The “military weapon” that Crocker referred to includes the recent effort to reclaim the city of Ramadi and much of Anbar province from ISIS. The Iraqi army was only able to recapture Ramadi with the help of heavy American bombing, but as a result the city became a barren landscape, with hundreds of thousands of its residents made homeless and forced to flee. The U.S. has agreed to contribute $10 million to pay for generators and limited-service clinics, but the Iraqi government doesn’t have the funds even to begin rebuilding.

A similar scenario is playing out in Libya, where in 2011 under pressure from France and Obama administration hawks, American bombing attacks helped insurgents oust long-time strongman Muammar al Qadaffi. Qadaffi’s overthrow unleashed the religious, tribal and ethnic militias he had kept in check and they are now fighting one another for power. There is no longer a central government, but instead two rival parliaments, one in Tripoli and one in Tobruk. The power vacuum has enabled ISIS to become a magnet for unemployed young men throughout the Middle East and North Africa, so that today

ISIS forces in Libya total an estimated 6,500. The group is well armed — just after Qadaffi was overthrown, ISIS members broke into his extensive arsenal and distributed the contents to its fighters throughout the Middle East and Africa. They have so far succeeded in capturing a 150-mile stretch of the coastline and are mounting increasingly successful attacks on Libya’s oil facilities.

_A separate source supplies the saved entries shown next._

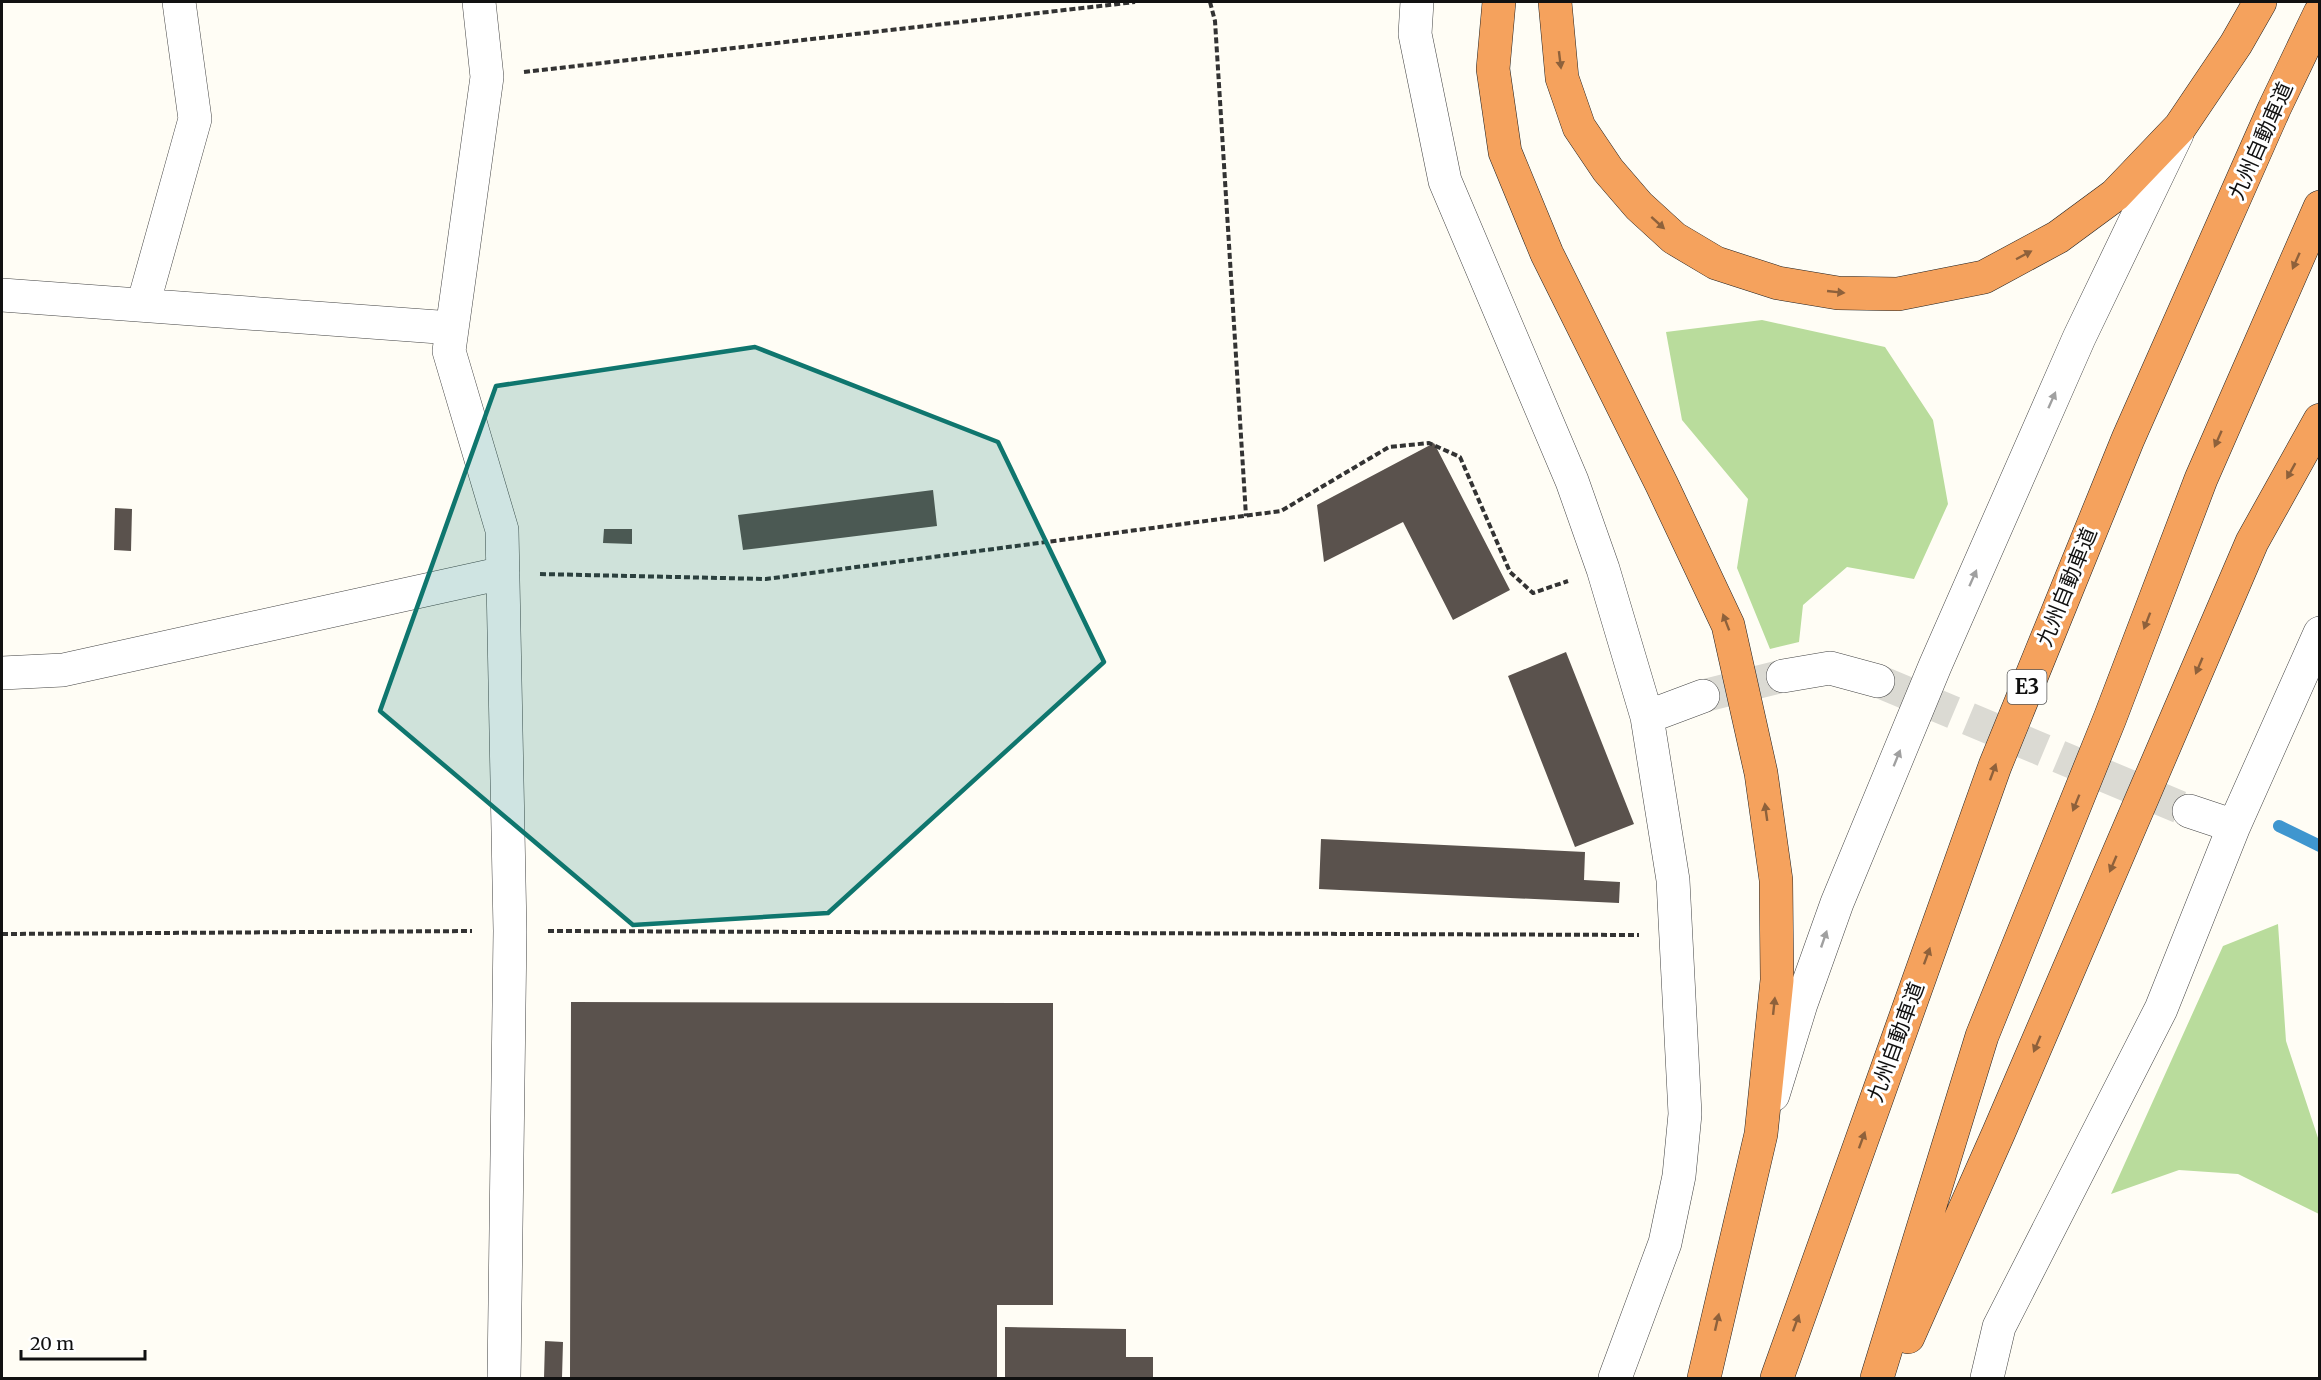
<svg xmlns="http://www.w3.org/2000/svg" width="2321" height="1380" font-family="Merriweather,'Noto Sans JP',serif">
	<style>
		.forest { fill: #b9dc9c }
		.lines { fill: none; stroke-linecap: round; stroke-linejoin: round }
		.stream { stroke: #3f96cf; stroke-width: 12 }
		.building { fill: #5a524d }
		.minor-tunnel { stroke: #dbdad3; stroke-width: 33; stroke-dasharray: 33 16; stroke-linecap: butt }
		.minor-casing { stroke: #444; stroke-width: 34 }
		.highway-casing { stroke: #222; stroke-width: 34 }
		.path { stroke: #333; stroke-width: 4; stroke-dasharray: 6 3; stroke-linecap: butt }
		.minor { stroke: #fff; stroke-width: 33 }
		.highway { stroke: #f5a25d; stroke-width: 33 }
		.oneway { fill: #8e613b }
		.oneway2 { fill: #a0a0a0 }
		.marked { fill: #0f766e; fill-opacity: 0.2; stroke: #0f766e; stroke-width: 4.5; stroke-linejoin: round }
		.labels { text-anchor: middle; stroke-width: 6; stroke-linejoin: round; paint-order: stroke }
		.shield { fill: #fff; stroke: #585858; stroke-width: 1.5 }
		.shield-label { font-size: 20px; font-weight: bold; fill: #111 }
		.street-label { font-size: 21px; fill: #111; stroke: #fff }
	</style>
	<rect width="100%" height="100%" fill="#fffdf5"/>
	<!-- forest -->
	<path class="forest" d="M1762,320L1885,347L1933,420L1948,504L1914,579L1847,567L1803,605L1799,642L1770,649L1737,568L1748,499L1682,420L1666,332Z
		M2278,924L2286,1041L2319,1141V1214L2238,1174L2179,1170L2111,1194L2223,946Z"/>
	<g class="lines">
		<!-- stream -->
		<path class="stream" d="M2279,826L2320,846"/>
	</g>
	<!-- building -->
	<path class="building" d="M1434,443L1510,590L1453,620L1403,522L1324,562L1317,505Z
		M933,490L937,526L743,550L738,515Z
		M115,508L132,509L131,551L114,550Z
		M604,529H632V544L603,543Z
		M1566,652L1634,824L1575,847L1508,676Z
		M1321,839L1585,852L1584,880L1620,882L1619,903L1319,889Z
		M571,1002L1053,1003V1305H997V1378H570Z
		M1005,1327L1126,1329V1357H1153V1378H1005Z
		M545,1341L563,1342L562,1378H544Z"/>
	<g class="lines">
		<!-- minor-tunnel -->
		<path class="minor-tunnel" d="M1878,681L2189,811
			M1703,696L1783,676"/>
		<!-- minor casing -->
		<g class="minor-casing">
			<path id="minor" d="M479,2L487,77L449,351L502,530L510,931L504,1378
				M1417,2L1415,34L1445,181L1572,481L1603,569L1647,717L1673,880L1685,1114L1679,1176L1665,1243L1615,1378
				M2,295L452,328
				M143,305L195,119L179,2
				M2,673L63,670L503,573
				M1783,676L1830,668L1878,681
				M1647,717L1703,696
				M2189,811L2234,826
				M1773,1095L1801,1004L1837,903L1935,666L2079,338L2177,134
				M1987,1378L1999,1327L2161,1009L2234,826L2320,633"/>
		</g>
		<!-- highway casing -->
		<g class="highway-casing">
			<path id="highway" d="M1499,2L1493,69L1505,152L1547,254L1662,485L1728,625L1761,773L1776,880L1777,980L1761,1134L1704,1378
				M1555,2L1562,78L1579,127L1608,170L1639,206L1674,238L1716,263L1778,283L1838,293L1898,294L1984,277L2058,237L2115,195L2180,127L2236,44L2260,2
				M1908,1337L1999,1132L2252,542L2320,420
				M1777,1378L1995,766L2128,439L2274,109L2320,13
				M1877,1378L1982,1036L2110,718L2201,479L2320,207"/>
		</g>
		<!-- path -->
		<path class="path" d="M1210,2L1215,21L1246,516
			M524,72L1135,2
			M540,574L766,579L1281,511L1389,447L1429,443L1460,457L1510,572L1533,593L1568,581
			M548,931L1639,935
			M2,934L472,931"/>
		<!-- minor -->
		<use href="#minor" class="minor"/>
		<!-- highway -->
		<use href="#highway" class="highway"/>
	</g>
	<!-- one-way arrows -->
	<defs><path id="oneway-solid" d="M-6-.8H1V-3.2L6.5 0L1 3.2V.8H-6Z" transform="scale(1.5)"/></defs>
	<g class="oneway">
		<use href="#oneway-solid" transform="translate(1560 60) rotate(83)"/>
		<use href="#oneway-solid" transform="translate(1658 223) rotate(42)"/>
		<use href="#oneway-solid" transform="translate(2024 255) rotate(-28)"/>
		<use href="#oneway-solid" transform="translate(2296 261) rotate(114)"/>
		<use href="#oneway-solid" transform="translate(1836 292) rotate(6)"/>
		<use href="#oneway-solid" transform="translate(2218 439) rotate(114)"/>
		<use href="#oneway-solid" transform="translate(2291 471) rotate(119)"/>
		<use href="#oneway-solid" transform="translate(2147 621) rotate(111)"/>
		<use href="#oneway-solid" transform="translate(1726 622) rotate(-111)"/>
		<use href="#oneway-solid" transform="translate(2199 666) rotate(113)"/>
		<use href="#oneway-solid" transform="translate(1993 772) rotate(-70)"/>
		<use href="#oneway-solid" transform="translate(2076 803) rotate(112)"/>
		<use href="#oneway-solid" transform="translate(1766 812) rotate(-98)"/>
		<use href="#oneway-solid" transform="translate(2113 864) rotate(113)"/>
		<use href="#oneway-solid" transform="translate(1927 956) rotate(-70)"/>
		<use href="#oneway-solid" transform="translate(1774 1006) rotate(-84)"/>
		<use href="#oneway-solid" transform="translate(2037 1044) rotate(113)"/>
		<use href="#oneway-solid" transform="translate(1862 1140) rotate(-70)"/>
		<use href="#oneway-solid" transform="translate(1717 1322) rotate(-77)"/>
		<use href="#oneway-solid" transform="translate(1796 1323) rotate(-70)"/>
	</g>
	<g class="oneway2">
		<use href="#oneway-solid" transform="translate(2052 400) rotate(-66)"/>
		<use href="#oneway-solid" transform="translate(1973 578) rotate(-66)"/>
		<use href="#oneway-solid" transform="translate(1897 758) rotate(-68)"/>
		<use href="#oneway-solid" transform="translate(1824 939) rotate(-71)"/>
	</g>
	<!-- marked area -->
	<path class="marked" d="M755,347L998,442L1104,662L828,913L633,925L380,711L496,386Z"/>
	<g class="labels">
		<!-- shield labels -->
		<rect class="shield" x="2007.5" y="670" width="39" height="34" rx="4.5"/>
		<g class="shield-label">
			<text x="2027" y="694">E3</text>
		</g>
		<!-- street labels -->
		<g class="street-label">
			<text transform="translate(2261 141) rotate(-66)" y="7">九州自動車道</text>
			<text transform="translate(2067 587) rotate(-68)" y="7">九州自動車道</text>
			<text transform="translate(1896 1042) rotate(-70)" y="7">九州自動車道</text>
		</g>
	</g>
	<!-- border -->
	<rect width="2321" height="1380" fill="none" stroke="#111111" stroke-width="6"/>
	<!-- scale -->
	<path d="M21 1350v9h124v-9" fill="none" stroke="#111111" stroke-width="3"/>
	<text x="30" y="1350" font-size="18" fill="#111111" stroke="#ffffff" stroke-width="4.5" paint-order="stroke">20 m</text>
</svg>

In an attempt to stop the flow of recruits to ISIS, forces from 30 African and Western nations are currently taking part in training exercises in Senegal. But many analysts maintain that the use of military force is not what it will take to defeat ISIS. Martin Kobler, a German diplomat, citing ISIS’s rapid growth between 2015 and 2016, noted, “This is something that can only flourish in a political and security vacuum.”

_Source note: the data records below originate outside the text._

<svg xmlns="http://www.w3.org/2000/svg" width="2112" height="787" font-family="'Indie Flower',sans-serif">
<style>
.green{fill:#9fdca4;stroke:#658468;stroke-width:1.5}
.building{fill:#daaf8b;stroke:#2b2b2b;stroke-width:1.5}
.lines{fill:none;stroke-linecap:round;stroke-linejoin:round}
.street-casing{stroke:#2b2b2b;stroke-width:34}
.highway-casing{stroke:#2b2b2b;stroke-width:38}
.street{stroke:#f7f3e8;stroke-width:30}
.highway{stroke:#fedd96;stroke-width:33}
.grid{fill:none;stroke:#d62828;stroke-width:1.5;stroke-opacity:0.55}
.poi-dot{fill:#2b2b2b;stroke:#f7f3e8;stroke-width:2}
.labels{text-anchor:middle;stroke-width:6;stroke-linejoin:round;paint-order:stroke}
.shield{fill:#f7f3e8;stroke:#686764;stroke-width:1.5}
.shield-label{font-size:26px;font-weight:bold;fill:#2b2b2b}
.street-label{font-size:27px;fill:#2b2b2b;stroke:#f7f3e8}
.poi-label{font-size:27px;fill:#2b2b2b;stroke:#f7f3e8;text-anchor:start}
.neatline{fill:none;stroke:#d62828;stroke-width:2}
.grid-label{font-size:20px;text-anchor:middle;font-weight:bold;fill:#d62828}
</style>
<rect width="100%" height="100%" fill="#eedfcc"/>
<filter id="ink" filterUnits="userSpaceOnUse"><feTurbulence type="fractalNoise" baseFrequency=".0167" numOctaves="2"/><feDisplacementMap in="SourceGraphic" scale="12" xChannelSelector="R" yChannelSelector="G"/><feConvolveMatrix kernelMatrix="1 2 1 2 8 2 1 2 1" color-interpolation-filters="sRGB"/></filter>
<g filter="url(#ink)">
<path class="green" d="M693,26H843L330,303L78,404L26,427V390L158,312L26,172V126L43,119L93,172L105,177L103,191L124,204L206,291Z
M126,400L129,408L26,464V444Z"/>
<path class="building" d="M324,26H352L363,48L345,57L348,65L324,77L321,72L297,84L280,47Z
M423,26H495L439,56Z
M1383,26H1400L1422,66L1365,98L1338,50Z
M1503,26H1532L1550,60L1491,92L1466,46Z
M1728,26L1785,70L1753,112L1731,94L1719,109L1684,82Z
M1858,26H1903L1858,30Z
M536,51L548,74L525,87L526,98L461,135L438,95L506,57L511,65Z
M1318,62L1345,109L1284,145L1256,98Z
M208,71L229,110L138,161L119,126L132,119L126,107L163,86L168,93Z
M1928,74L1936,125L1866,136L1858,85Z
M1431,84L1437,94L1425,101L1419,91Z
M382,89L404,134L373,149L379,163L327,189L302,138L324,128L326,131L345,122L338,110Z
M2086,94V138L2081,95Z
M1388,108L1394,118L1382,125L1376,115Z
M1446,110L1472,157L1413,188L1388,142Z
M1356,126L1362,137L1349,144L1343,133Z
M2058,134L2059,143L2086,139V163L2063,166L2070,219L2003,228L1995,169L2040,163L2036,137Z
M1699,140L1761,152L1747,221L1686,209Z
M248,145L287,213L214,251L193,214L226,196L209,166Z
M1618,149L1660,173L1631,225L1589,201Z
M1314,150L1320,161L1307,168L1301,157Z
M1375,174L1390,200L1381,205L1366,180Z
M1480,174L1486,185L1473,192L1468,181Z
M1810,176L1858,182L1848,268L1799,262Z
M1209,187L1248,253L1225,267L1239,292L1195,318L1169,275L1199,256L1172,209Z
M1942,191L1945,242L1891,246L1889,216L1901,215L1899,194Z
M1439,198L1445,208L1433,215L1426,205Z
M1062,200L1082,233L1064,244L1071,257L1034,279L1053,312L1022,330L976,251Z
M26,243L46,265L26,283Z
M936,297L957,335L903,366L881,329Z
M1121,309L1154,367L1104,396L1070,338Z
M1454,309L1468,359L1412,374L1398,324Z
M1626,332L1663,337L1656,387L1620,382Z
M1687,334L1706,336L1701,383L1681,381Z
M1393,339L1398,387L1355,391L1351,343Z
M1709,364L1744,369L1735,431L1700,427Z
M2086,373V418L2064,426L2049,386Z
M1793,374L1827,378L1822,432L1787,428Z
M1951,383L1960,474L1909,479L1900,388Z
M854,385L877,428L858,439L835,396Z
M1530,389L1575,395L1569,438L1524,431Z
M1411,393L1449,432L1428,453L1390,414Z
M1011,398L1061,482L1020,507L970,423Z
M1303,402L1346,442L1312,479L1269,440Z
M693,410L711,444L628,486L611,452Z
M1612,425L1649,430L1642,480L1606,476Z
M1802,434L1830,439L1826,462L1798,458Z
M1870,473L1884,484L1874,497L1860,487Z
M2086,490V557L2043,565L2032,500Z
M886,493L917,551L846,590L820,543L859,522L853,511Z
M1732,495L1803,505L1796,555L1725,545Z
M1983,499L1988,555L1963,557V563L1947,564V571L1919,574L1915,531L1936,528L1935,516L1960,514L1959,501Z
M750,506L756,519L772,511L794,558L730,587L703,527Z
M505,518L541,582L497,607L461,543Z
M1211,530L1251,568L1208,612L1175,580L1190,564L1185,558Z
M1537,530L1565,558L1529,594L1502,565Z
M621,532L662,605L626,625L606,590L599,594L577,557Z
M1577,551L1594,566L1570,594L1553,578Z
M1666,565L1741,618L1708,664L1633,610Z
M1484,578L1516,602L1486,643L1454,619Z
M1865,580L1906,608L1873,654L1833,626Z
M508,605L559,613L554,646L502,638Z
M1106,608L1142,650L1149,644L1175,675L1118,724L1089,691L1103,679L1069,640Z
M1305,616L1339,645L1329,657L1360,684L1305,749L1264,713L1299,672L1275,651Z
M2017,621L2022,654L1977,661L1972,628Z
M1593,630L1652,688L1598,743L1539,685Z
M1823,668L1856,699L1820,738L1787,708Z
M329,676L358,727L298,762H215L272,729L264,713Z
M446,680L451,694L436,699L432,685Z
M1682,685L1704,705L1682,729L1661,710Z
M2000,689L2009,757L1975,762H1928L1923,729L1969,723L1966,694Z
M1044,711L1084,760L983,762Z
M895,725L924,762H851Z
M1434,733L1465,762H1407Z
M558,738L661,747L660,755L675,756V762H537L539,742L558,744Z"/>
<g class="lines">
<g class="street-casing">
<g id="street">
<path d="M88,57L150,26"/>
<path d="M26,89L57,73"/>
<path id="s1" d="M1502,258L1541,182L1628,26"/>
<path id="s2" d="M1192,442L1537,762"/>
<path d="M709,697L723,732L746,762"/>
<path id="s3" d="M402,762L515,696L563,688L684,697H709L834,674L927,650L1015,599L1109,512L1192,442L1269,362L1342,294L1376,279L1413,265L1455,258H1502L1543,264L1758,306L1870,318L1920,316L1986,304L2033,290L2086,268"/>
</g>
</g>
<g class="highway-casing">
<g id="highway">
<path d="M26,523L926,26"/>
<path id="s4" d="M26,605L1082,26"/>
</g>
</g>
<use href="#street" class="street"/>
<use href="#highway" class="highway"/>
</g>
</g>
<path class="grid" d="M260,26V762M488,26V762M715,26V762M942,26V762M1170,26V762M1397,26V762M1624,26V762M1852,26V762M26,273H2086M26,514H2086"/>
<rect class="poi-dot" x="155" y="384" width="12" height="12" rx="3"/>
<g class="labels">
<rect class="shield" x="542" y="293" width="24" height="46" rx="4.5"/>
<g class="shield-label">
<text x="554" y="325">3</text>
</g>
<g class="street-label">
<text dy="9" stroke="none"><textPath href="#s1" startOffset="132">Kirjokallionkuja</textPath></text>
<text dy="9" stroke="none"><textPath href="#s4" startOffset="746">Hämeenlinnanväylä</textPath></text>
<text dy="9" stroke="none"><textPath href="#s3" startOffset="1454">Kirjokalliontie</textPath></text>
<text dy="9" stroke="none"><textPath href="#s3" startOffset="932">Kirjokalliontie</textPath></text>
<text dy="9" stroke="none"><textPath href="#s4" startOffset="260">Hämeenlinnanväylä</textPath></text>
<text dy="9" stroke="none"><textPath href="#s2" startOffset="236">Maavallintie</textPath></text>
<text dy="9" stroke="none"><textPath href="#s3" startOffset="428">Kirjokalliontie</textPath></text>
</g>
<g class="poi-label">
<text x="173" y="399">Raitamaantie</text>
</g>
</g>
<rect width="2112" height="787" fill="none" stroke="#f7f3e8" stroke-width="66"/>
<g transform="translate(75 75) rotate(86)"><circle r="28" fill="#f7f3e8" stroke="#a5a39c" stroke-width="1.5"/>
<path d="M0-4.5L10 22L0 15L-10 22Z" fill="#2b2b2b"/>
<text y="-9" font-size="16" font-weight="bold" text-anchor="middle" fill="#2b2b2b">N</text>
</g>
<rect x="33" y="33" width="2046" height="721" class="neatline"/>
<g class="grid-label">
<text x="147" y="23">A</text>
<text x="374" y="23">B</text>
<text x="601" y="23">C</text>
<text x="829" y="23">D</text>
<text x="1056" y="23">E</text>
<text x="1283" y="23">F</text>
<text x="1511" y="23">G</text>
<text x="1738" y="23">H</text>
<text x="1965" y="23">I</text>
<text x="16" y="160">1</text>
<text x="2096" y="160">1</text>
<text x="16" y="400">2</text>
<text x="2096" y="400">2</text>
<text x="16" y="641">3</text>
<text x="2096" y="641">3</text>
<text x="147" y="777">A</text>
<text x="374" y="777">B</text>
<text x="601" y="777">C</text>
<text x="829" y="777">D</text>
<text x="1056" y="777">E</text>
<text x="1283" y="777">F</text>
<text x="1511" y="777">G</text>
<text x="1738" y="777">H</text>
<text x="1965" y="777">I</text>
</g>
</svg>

So far there are few if any signs that the international community is taking steps to fill that vacuum. The U.S. with its overwhelming air power is almost certain to weaken or defeat ISIS in the end. But If the political and economic grievances that spurred its growth are left unresolved, it won’t be long before another, equally dangerous group arises. Meanwhile, policymakers should be asking themselves how many new enemies for the U.S. our extensive bombing campaigns are creating.

Rachelle Marshall is a former editor and writer and a member of Mill Valley Seniors for Peace, a Jewish Voice for Peace, and Women’s International League for Peace and Freedom.